I continued to find myself dulled by the confidence of many executives regarding how EHRs and ACOs (Accountable Care Organizations) are the way of the future.
Not that they are not, the way of the future, that is. My quibble has more to do with how one defines “future”, as though it may be the day after tomorrow, or the year after next. I also am troubled by the notion that implementing EHR throughout a hospital, and subsequently layering ACO processes and systems over that will be quite difficult.
So, how does one define difficult? My benchmark of a difficult process is folding a fitted bed sheet and trying to get it to look like it wasn’t folded by a third-grader. With that as a benchmark, as we think about the large healthcare provider business model I think it is very important to get our arms around just how difficult the task of implementing EHR and ACO are, and how far into the future it will be before things are functioning as they should.
It is never as simple as it looks. Let us remember the number of EHR failures for hospitals who think they finished implementing EHR is somewhere north of fifty percent. Just because the EHR vendor has left the building does not mean the EHR implementation is over. Many hospitals face years of EHR clean-up (disaster recovery).

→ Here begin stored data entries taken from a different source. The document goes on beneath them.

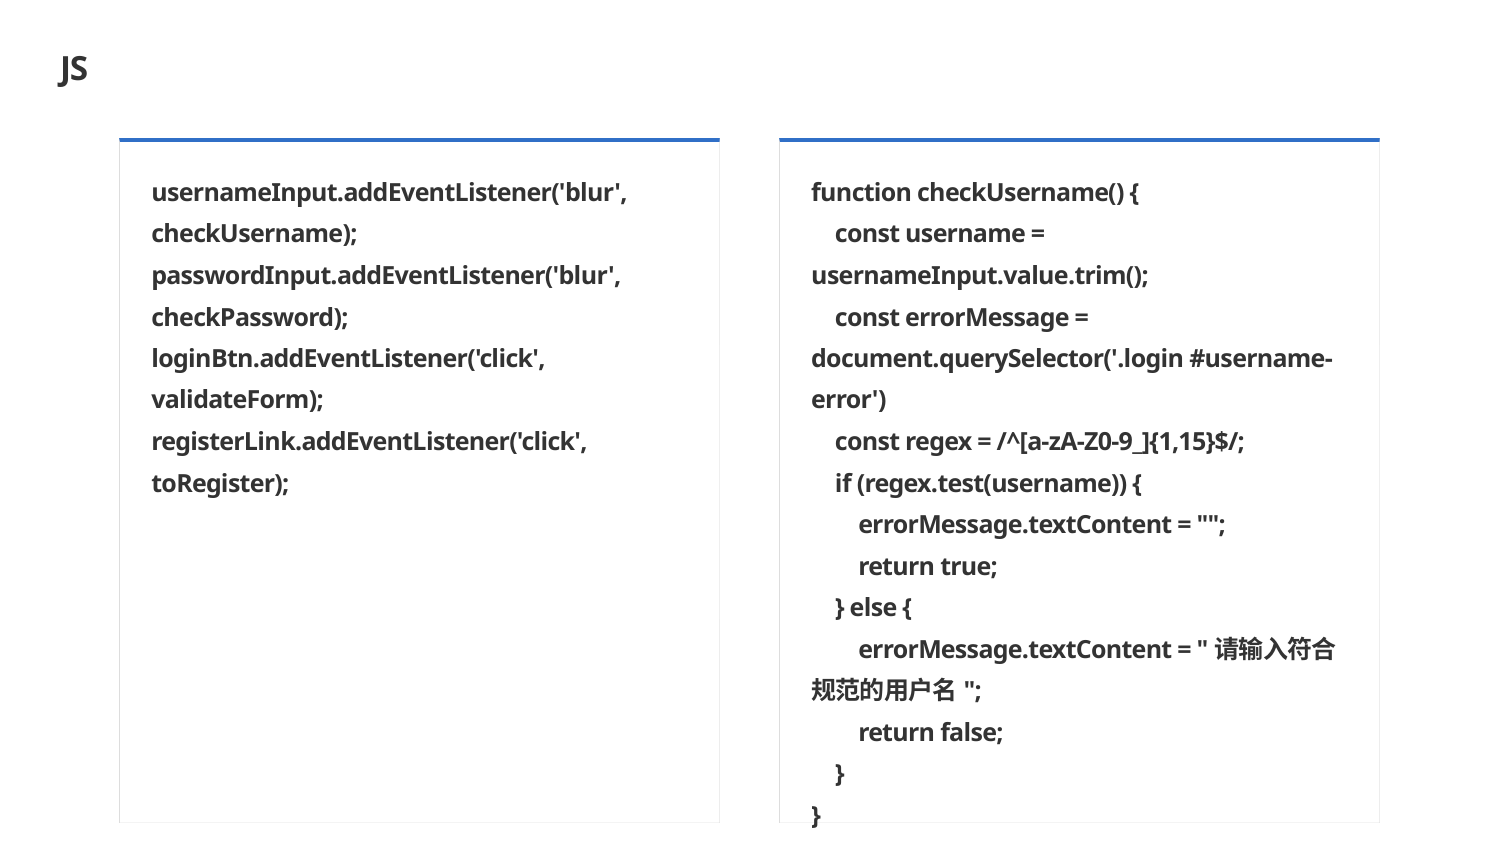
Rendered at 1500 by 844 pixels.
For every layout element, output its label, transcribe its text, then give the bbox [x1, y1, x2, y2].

text_box JS [60, 37, 1440, 87]
picture [779, 138, 1380, 823]
picture [119, 138, 720, 823]
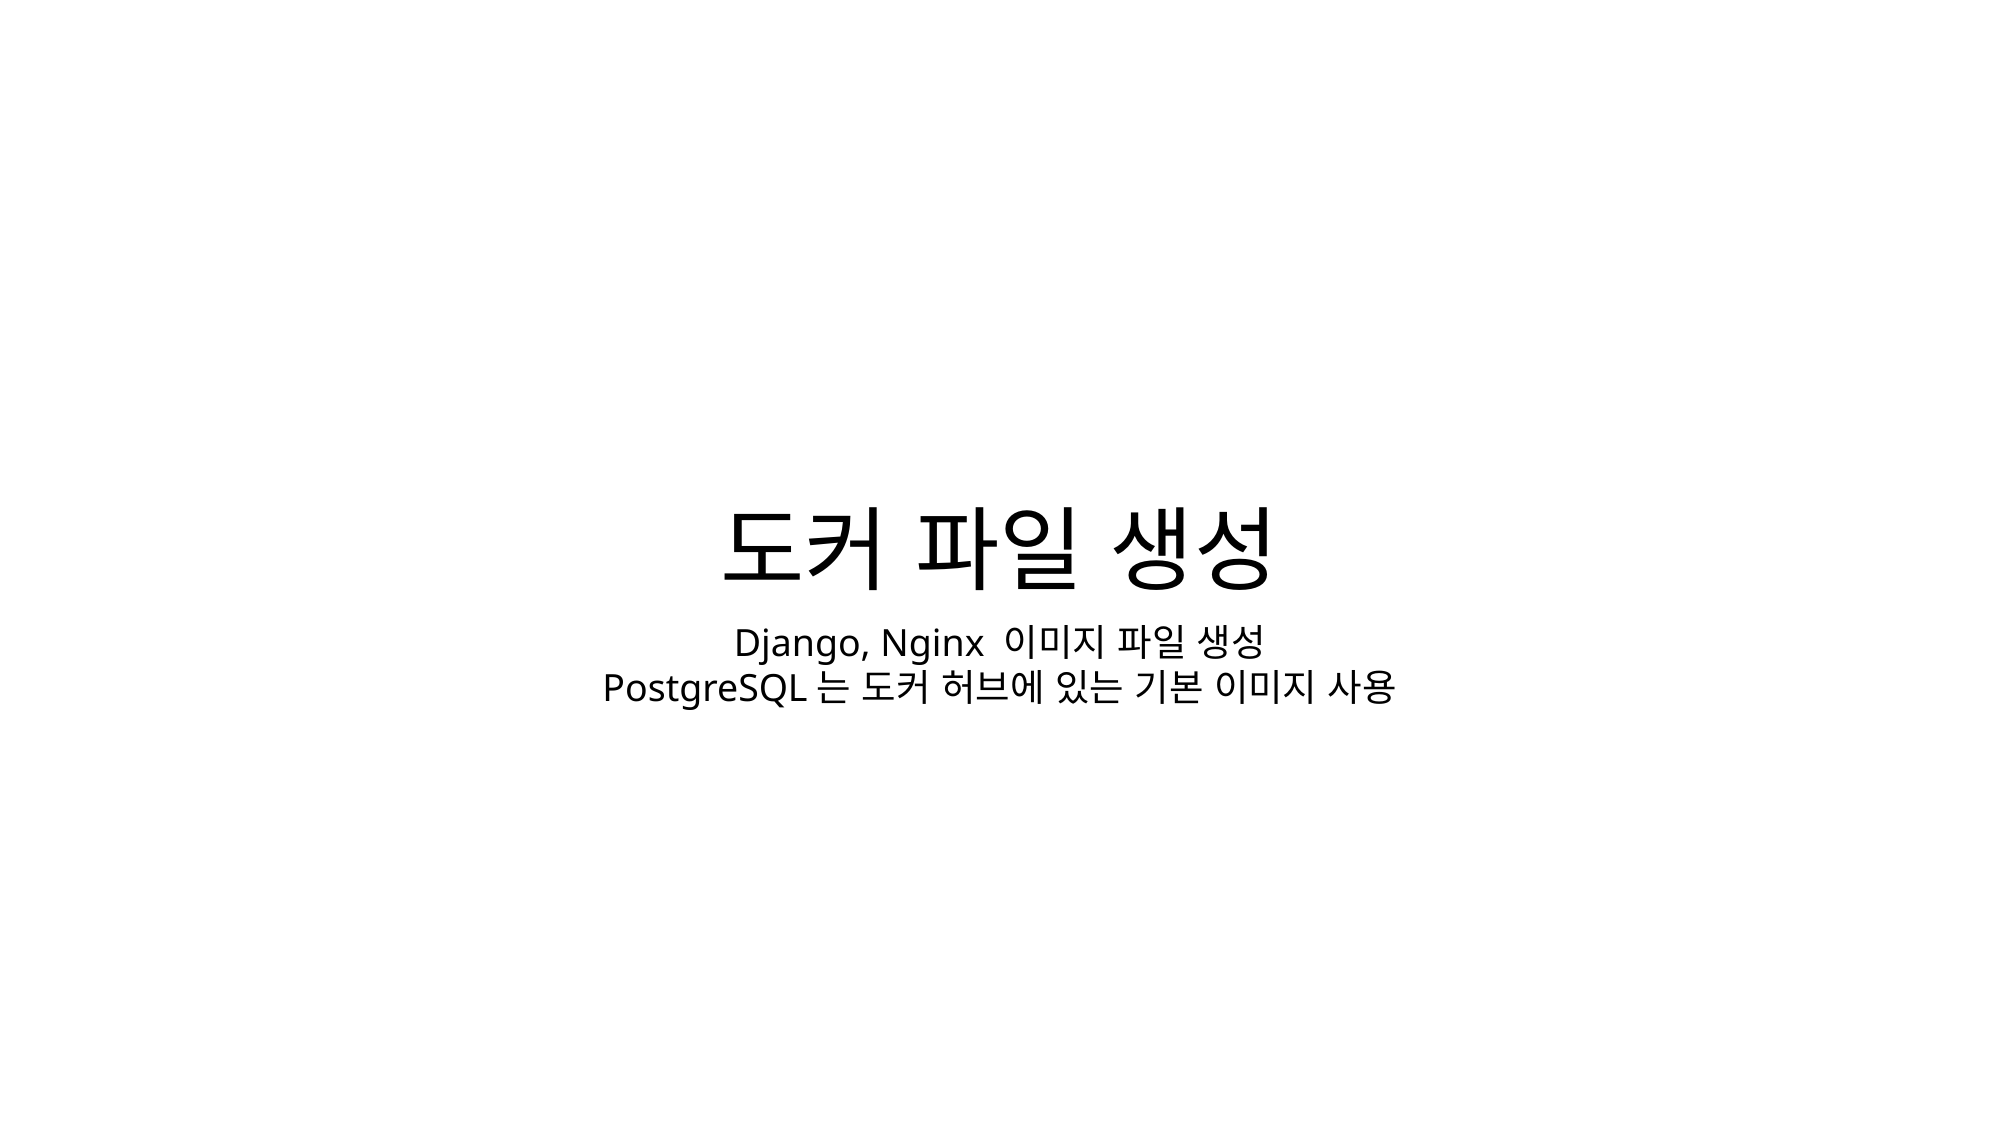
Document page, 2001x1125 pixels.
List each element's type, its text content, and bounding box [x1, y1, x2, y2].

text_box Django, Nginx 이미지 파일 생성 PostgreSQL는 도커 허브에 있는 기본 이미지 사용 [587, 611, 1413, 717]
title 도커 파일 생성 [249, 203, 1750, 612]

For most hospitals, implementing EHR is the proverbial round peg in a square hole. No matter how you do it, neither the peg nor the hole will ever be the same.
Then you look at fitting an ACO model to that.
The only way ACOs will work, and work is what you want them to do, is to first stabilize the disrupted business processes of your EHR implementation.
Let’s assume that before you implemented EHR your hospital’s processes were somewhat less than one hundred percent effective—let’s call it 80%. Because the hospital effectiveness measure is below one hundred percent, and because nobody gets EHR fully correct, we should make a similar assumption about the efficacy of a large EHR implementation. Let’s say that when all is said and done EHR comes in at 80% of possible effectiveness.
To that we are going to try to add full ACO capability, whatever full ACO capability means. Now, because the hospital wasn’t fully effective, and because the EHR wasn’t fully effective, it stands to reason that the implementation of ACO will be ineffective, say 80%. If you allow me to take an overly simplistic shortcut to measure the upper limit of the ACO’s effectiveness we might peg the upper limit at somewhere near fifty percent. (80% * 80% * 80% = 51%)
While overly simplistic, the analogy points to an interesting result. Perhaps fifty percent is reasonable if you have a “glass half full” personality. If you are the “glass is half empty” type, one will conclude that implementing EHR and ACO on top of hundreds of ineffective business processes has made the organization considerably less effective than it was before the organization began to “fix it.”
What is one to do? Plan. While that is overstating the obvious, it is not meant as a trite answer. It is the right answer provided one frames the right question. The right question—plan what?
Therein lays the complication. Most are inclined to frame the question as follows, “How do we overlay an ACO on to our existing (or soon to be existing) EHR model?” Wrong question. A question with a higher probability of yielding a successful answer is “What do we need from an ACO?” This question then allows you to change the organization and develop systems to support the organization.
Answering the previous question requires you to strip functionality away from the organization to make ACO fit. This approach may make it fit, but it will not make it work.